Autumn is definitely here: the melancholy beauty of the yellow / red / golden colours and the creeping sense of dampness making indoors seem enticing. Appropriately Silverlake are back with a slice of their melancholy, contemplative pop for adults. Pop doesn’t have to be all Charlie XCX and youth’s overwhelming sugar rush of discovery y’know? There’s a need for pop for those who’ve experienced life’s peaks and troughs: heartbreak, loss, discovery, disillusionment, growth.
Just like the dark evenings creeping in, “X (I Should Be Digging)” comes in on the back of a sinister creeping synth loop that is joined by a pensive melody on what sounds like a dulcimer. This is given some energy by the addition of a pulsing drum beat that strides forward and a rhythmic guitar Happy Mondays-esq riff rings out throughout the song. Both of these give the music a smooth, gliding danceability. Singer Sally-Ann Parker brings her reflective, Roisin Murphy like vocals to add a warm human heart to the song’s hard pulsing. The chorus is lifted by a restless, bubbling synth line that’s almost like a slowed down, jagged Roland TB-303; the machine that makes the characteristic squelchy sound on acid house records. This sounds like one of those after it’s had a few drinks. However Sally-Ann’s vocal makes the song glide, lifting the chorus up to the transcendent: “I’ve been on my knees in the mud / I should be digging for gold” she sings to us. This lyric is emphasized in the striking video where she alternates gliding like a queen in golden train and crown and angrily brandishing a shovel while knee deep in mud wearing a dirty singlet.

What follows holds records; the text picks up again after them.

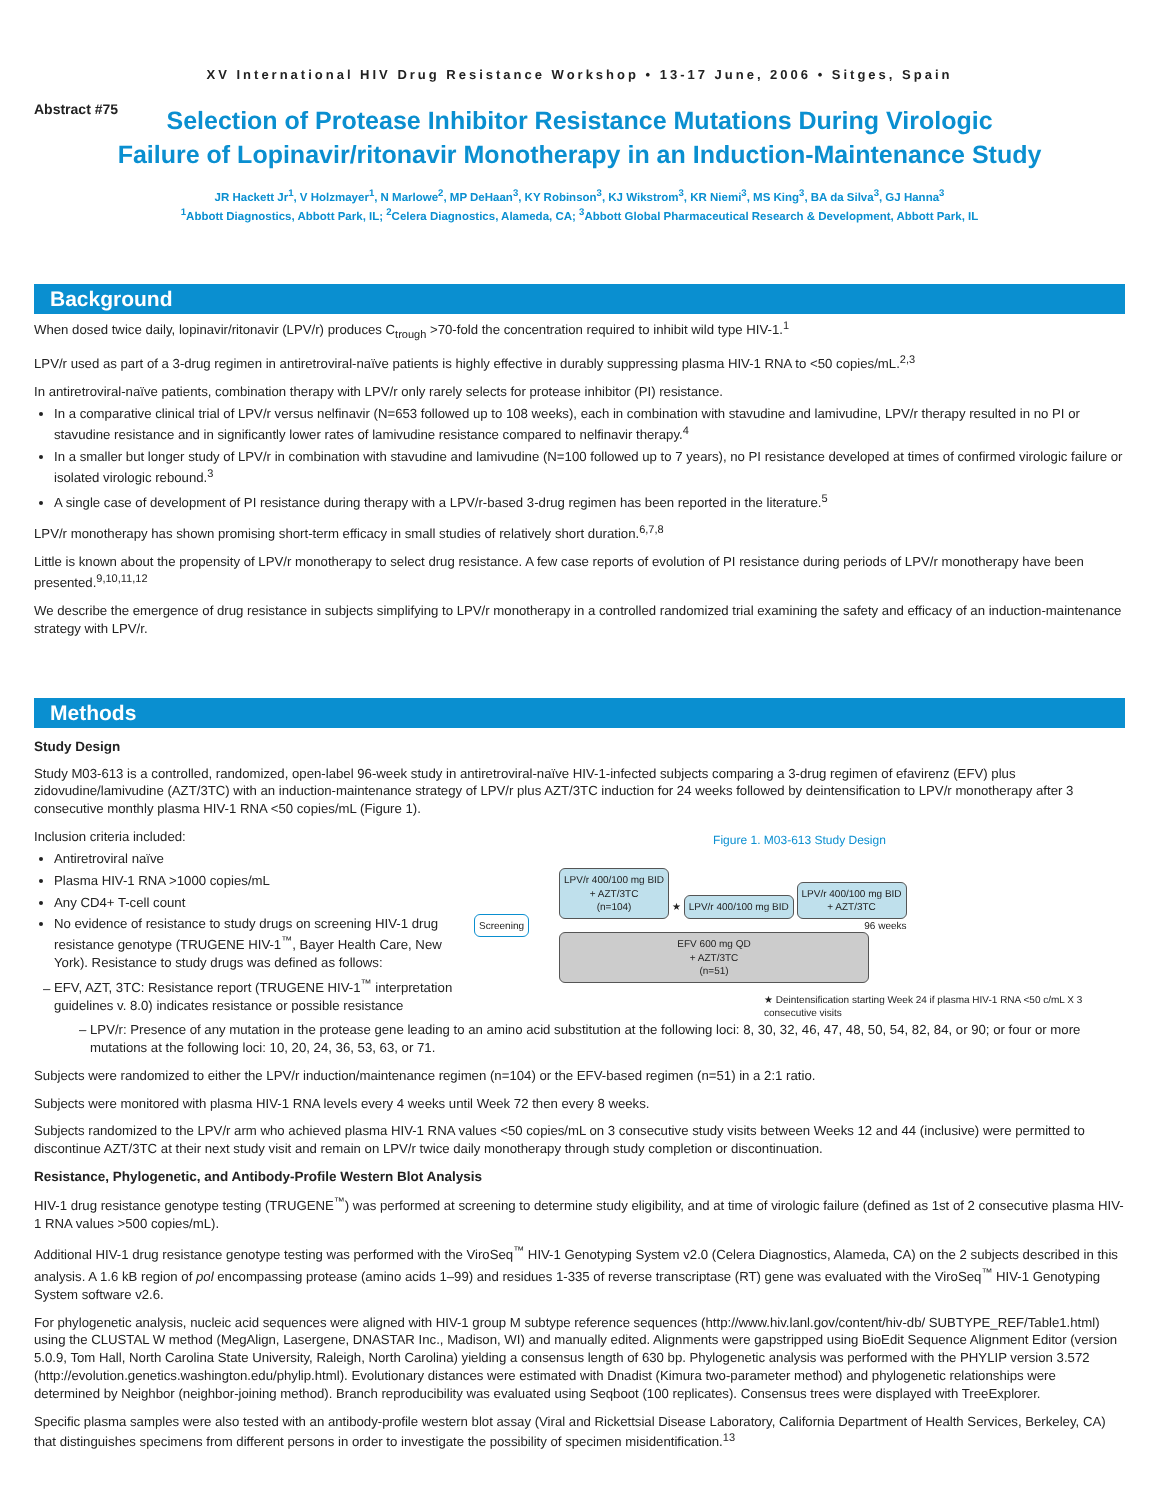XV International HIV Drug Resistance Workshop • 13-17 June, 2006 • Sitges, Spain
Abstract #75
Selection of Protease Inhibitor Resistance Mutations During Virologic
Failure of Lopinavir/ritonavir Monotherapy in an Induction-Maintenance Study
JR Hackett Jr<sup>1</sup>, V Holzmayer<sup>1</sup>, N Marlowe<sup>2</sup>, MP DeHaan<sup>3</sup>, KY Robinson<sup>3</sup>, KJ Wikstrom<sup>3</sup>, KR Niemi<sup>3</sup>, MS King<sup>3</sup>, BA da Silva<sup>3</sup>, GJ Hanna<sup>3</sup>
<sup>1</sup> Abbott Diagnostics, Abbott Park, IL; <sup>2</sup>Celera Diagnostics, Alameda, CA; <sup>3</sup>Abbott Global Pharmaceutical Research & Development, Abbott Park, IL
Background
When dosed twice daily, lopinavir/ritonavir (LPV/r) produces C<sub>trough</sub> >70-fold the concentration required to inhibit wild type HIV-1.<sup>1</sup>
LPV/r used as part of a 3-drug regimen in antiretroviral-naïve patients is highly effective in durably suppressing plasma HIV-1 RNA to <50 copies/mL.<sup>2,3</sup>
In antiretroviral-naïve patients, combination therapy with LPV/r only rarely selects for protease inhibitor (PI) resistance.
In a comparative clinical trial of LPV/r versus nelfinavir (N=653 followed up to 108 weeks), each in combination with stavudine and lamivudine, LPV/r therapy resulted in no PI or stavudine resistance and in significantly lower rates of lamivudine resistance compared to nelfinavir therapy.<sup>4</sup>
In a smaller but longer study of LPV/r in combination with stavudine and lamivudine (N=100 followed up to 7 years), no PI resistance developed at times of confirmed virologic failure or isolated virologic rebound.<sup>3</sup>
A single case of development of PI resistance during therapy with a LPV/r-based 3-drug regimen has been reported in the literature.<sup>5</sup>
LPV/r monotherapy has shown promising short-term efficacy in small studies of relatively short duration.<sup>6,7,8</sup>
Little is known about the propensity of LPV/r monotherapy to select drug resistance. A few case reports of evolution of PI resistance during periods of LPV/r monotherapy have been presented.<sup>9,10,11,12</sup>
We describe the emergence of drug resistance in subjects simplifying to LPV/r monotherapy in a controlled randomized trial examining the safety and efficacy of an induction-maintenance strategy with LPV/r.
Methods
Study Design
Study M03-613 is a controlled, randomized, open-label 96-week study in antiretroviral-naïve HIV-1-infected subjects comparing a 3-drug regimen of efavirenz (EFV) plus zidovudine/lamivudine (AZT/3TC) with an induction-maintenance strategy of LPV/r plus AZT/3TC induction for 24 weeks followed by deintensification to LPV/r monotherapy after 3 consecutive monthly plasma HIV-1 RNA <50 copies/mL (Figure 1).
Inclusion criteria included:
Antiretroviral naïve
Plasma HIV-1 RNA >1000 copies/mL
Any CD4+ T-cell count
No evidence of resistance to study drugs on screening HIV-1 drug resistance genotype (TRUGENE HIV-1<sup>™</sup>, Bayer Health Care, New York). Resistance to study drugs was defined as follows:
EFV, AZT, 3TC: Resistance report (TRUGENE HIV-1<sup>™</sup> interpretation guidelines v. 8.0) indicates resistance or possible resistance
Figure 1. M03-613 Study Design
Screening
LPV/r 400/100 mg BID
+ AZT/3TC
(n=104)
★
LPV/r 400/100 mg BID
LPV/r 400/100 mg BID
+ AZT/3TC
96 weeks
EFV 600 mg QD
+ AZT/3TC
(n=51)
★ Deintensification starting Week 24 if plasma HIV-1 RNA <50 c/mL X 3 consecutive visits
LPV/r: Presence of any mutation in the protease gene leading to an amino acid substitution at the following loci: 8, 30, 32, 46, 47, 48, 50, 54, 82, 84, or 90; or four or more mutations at the following loci: 10, 20, 24, 36, 53, 63, or 71.
Subjects were randomized to either the LPV/r induction/maintenance regimen (n=104) or the EFV-based regimen (n=51) in a 2:1 ratio.
Subjects were monitored with plasma HIV-1 RNA levels every 4 weeks until Week 72 then every 8 weeks.
Subjects randomized to the LPV/r arm who achieved plasma HIV-1 RNA values <50 copies/mL on 3 consecutive study visits between Weeks 12 and 44 (inclusive) were permitted to discontinue AZT/3TC at their next study visit and remain on LPV/r twice daily monotherapy through study completion or discontinuation.
Resistance, Phylogenetic, and Antibody-Profile Western Blot Analysis
HIV-1 drug resistance genotype testing (TRUGENE<sup>™</sup>) was performed at screening to determine study eligibility, and at time of virologic failure (defined as 1st of 2 consecutive plasma HIV-1 RNA values >500 copies/mL).
Additional HIV-1 drug resistance genotype testing was performed with the ViroSeq<sup>™</sup> HIV-1 Genotyping System v2.0 (Celera Diagnostics, Alameda, CA) on the 2 subjects described in this analysis. A 1.6 kB region of pol encompassing protease (amino acids 1–99) and residues 1-335 of reverse transcriptase (RT) gene was evaluated with the ViroSeq<sup>™</sup> HIV-1 Genotyping System software v2.6.
For phylogenetic analysis, nucleic acid sequences were aligned with HIV-1 group M subtype reference sequences (http://www.hiv.lanl.gov/content/hiv-db/ SUBTYPE_REF/Table1.html) using the CLUSTAL W method (MegAlign, Lasergene, DNASTAR Inc., Madison, WI) and manually edited. Alignments were gapstripped using BioEdit Sequence Alignment Editor (version 5.0.9, Tom Hall, North Carolina State University, Raleigh, North Carolina) yielding a consensus length of 630 bp. Phylogenetic analysis was performed with the PHYLIP version 3.572 (http://evolution.genetics.washington.edu/phylip.html). Evolutionary distances were estimated with Dnadist (Kimura two-parameter method) and phylogenetic relationships were determined by Neighbor (neighbor-joining method). Branch reproducibility was evaluated using Seqboot (100 replicates). Consensus trees were displayed with TreeExplorer.
Specific plasma samples were also tested with an antibody-profile western blot assay (Viral and Rickettsial Disease Laboratory, California Department of Health Services, Berkeley, CA) that distinguishes specimens from different persons in order to investigate the possibility of specimen misidentification.<sup>13</sup>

This is actually a guitar focused song, despite itself; something early 90s Depeche Mode would be proud of. The looping rhythmic riff that drives the song, the tremolo guitar solo after the first chorus, and at the end a sneering, nasty guitar solo that sounds like barbed wire grates away underneath the song. It’s a bit like a swan – all elegance on top but with a churning relentless energy just underneath the surface. Just when it feels the vocal might be overwhelmed, a beautiful uplifting string section comes in to keep the melody company. All these disparate elements are mixed together so well that they end up complementing each other and combining, as ever with Silverlake, to beckon you towards the dance floor. This time for an eyes-closed, lost to the world, immersed in the music, kind of contemplative dancing. Or listen to it curled up with a contemplative cup of hot chocolate and stare out of the window at the leaves turning golden – it’s up to you.